_抜粋:_
· · · · ·
化学とは人を幸せにするものだと信じる、稀代の青春小説

少しだけ警告しておく。
実際に男子校に通っていた人は、この青春のまぶしさに目がくらんで体調を崩すかもしれない。また、恋愛の機微に通じていない人も、自分がほんとうに鈍感なんだと思い知らされるだろう。

実際問題、モテるけど性格に難があるやつとか、モテないやつの身勝手ぶりにリアリティがありすぎて、キャラクター小説にはない嫌な感じが少しだけ、スパイス程度にある。でも、遠くから見る青春はきれいでも、近づけばこんなもんなのだ。

だが、そこも含めて、稀代の理系青春小説だ。
化学が人を幸せにすると信じているという意味でも、そう言える。深刻な問題を扱っているにもかかわらず、下村智恵理の書いた小説の中で一番読後感が良い。それは、主人公たる子どもたちの周りの大人たちが、保護者として極めてまっとうに機能しているからだ。困っている時には手を差し伸べ、難しい課題にはヒントを出し、行き過ぎた言葉でぶつかり合ったときには関係を修復できるような適切なアドバイスをする。そして何よりも、危険なことをしたらきちんと叱り、身の危険が迫ったときには身体を張る。
· · · · ·
_提供データ:_
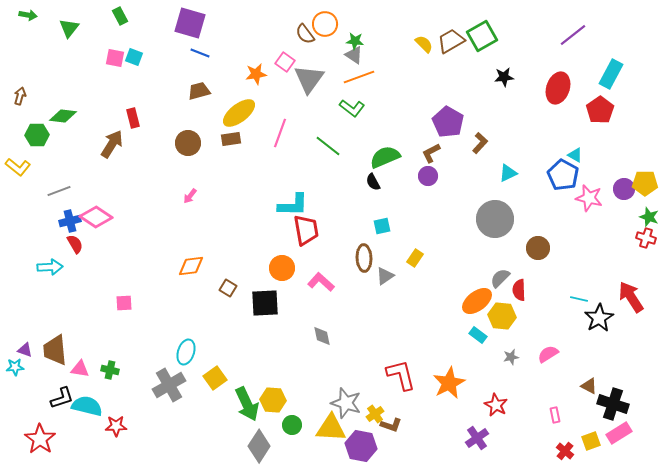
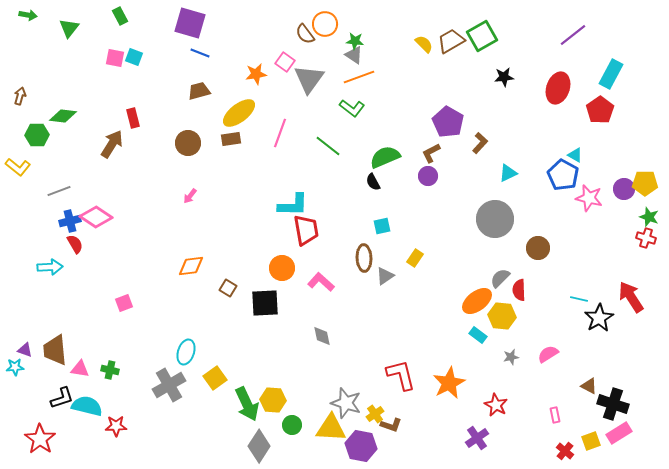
pink square at (124, 303): rotated 18 degrees counterclockwise
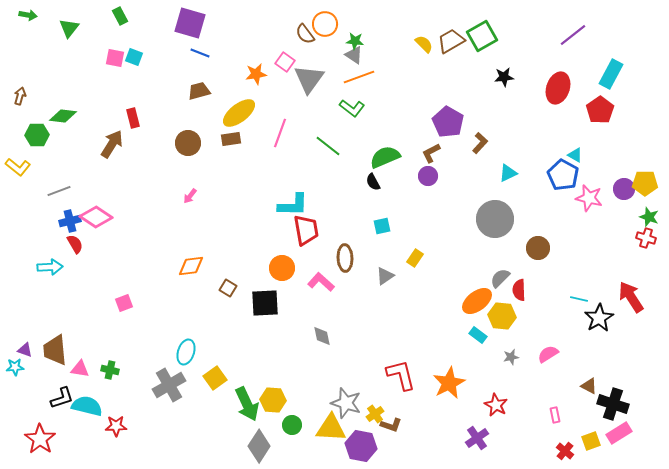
· · · · ·
_やること:_
a - 小説の紹介文から、「実際に男子校に通っていた人は」を含む言葉で始まり「が迫ったときには身体を張る。」で終わる部分を、一字も変えずに返してください。
b - 小説の紹介文では、作者の作品の中でこの小説の読後感が一番良い理由として、何が挙げられていますか。
c - 小説の紹介文を、最後の文のあとから続けて書き広げてください。

_回答:_
a -
実際に男子校に通っていた人は、この青春のまぶしさに目がくらんで体調を崩すかもしれない。また、恋愛の機微に通じていない人も、自分がほんとうに鈍感なんだと思い知らされるだろう。

実際問題、モテるけど性格に難があるやつとか、モテないやつの身勝手ぶりにリアリティがありすぎて、キャラクター小説にはない嫌な感じが少しだけ、スパイス程度にある。でも、遠くから見る青春はきれいでも、近づけばこんなもんなのだ。

だが、そこも含めて、稀代の理系青春小説だ。
化学が人を幸せにすると信じているという意味でも、そう言える。深刻な問題を扱っているにもかかわらず、下村智恵理の書いた小説の中で一番読後感が良い。それは、主人公たる子どもたちの周りの大人たちが、保護者として極めてまっとうに機能しているからだ。困っている時には手を差し伸べ、難しい課題にはヒントを出し、行き過ぎた言葉でぶつかり合ったときには関係を修復できるような適切なアドバイスをする。そして何よりも、危険なことをしたらきちんと叱り、身の危険が迫ったときには身体を張る。

b - 主人公の子どもたちの周りの大人たちが、保護者として極めてまっとうに機能しているからです。

c -
先ほど深刻な問題と言った。それは、主人公チャールズの両親の離婚だけではない。地方と都市の経済・教育の格差・差異もそうだし、思春期の対人トラブル、それから十代の犯罪もそうだ。

作中ではそうした社会の影と真っ直ぐ向き合っており、チャールズも自分の考えが偏っていると否が応でも悟らされる。読者もまた、当たり前だと思っていた価値観が相対化されていく。教育を受けたほうが幸せだとか、都心部のほうが幸福に暮らせるとか、本当だろうか?

ただ、蒙を開かれるだけではない。確かに、作者の広範な知識に、この作品は支えられている。先ほど述べた子どもたちの周りの社会だけではなく、恋愛の繊細な押し引き、高校から大学院レベルの化学、自動車やバイク。これら1つだけのジャンルで突出する作者はいるが、複数の専門性を備えた作家ってのはめったにいない。でも、その知識以上に読者の心をとらえて離さないのは、十代の鮮烈な感受性とやりとりに潜む、この時期にしかない輝きだ。

必読である。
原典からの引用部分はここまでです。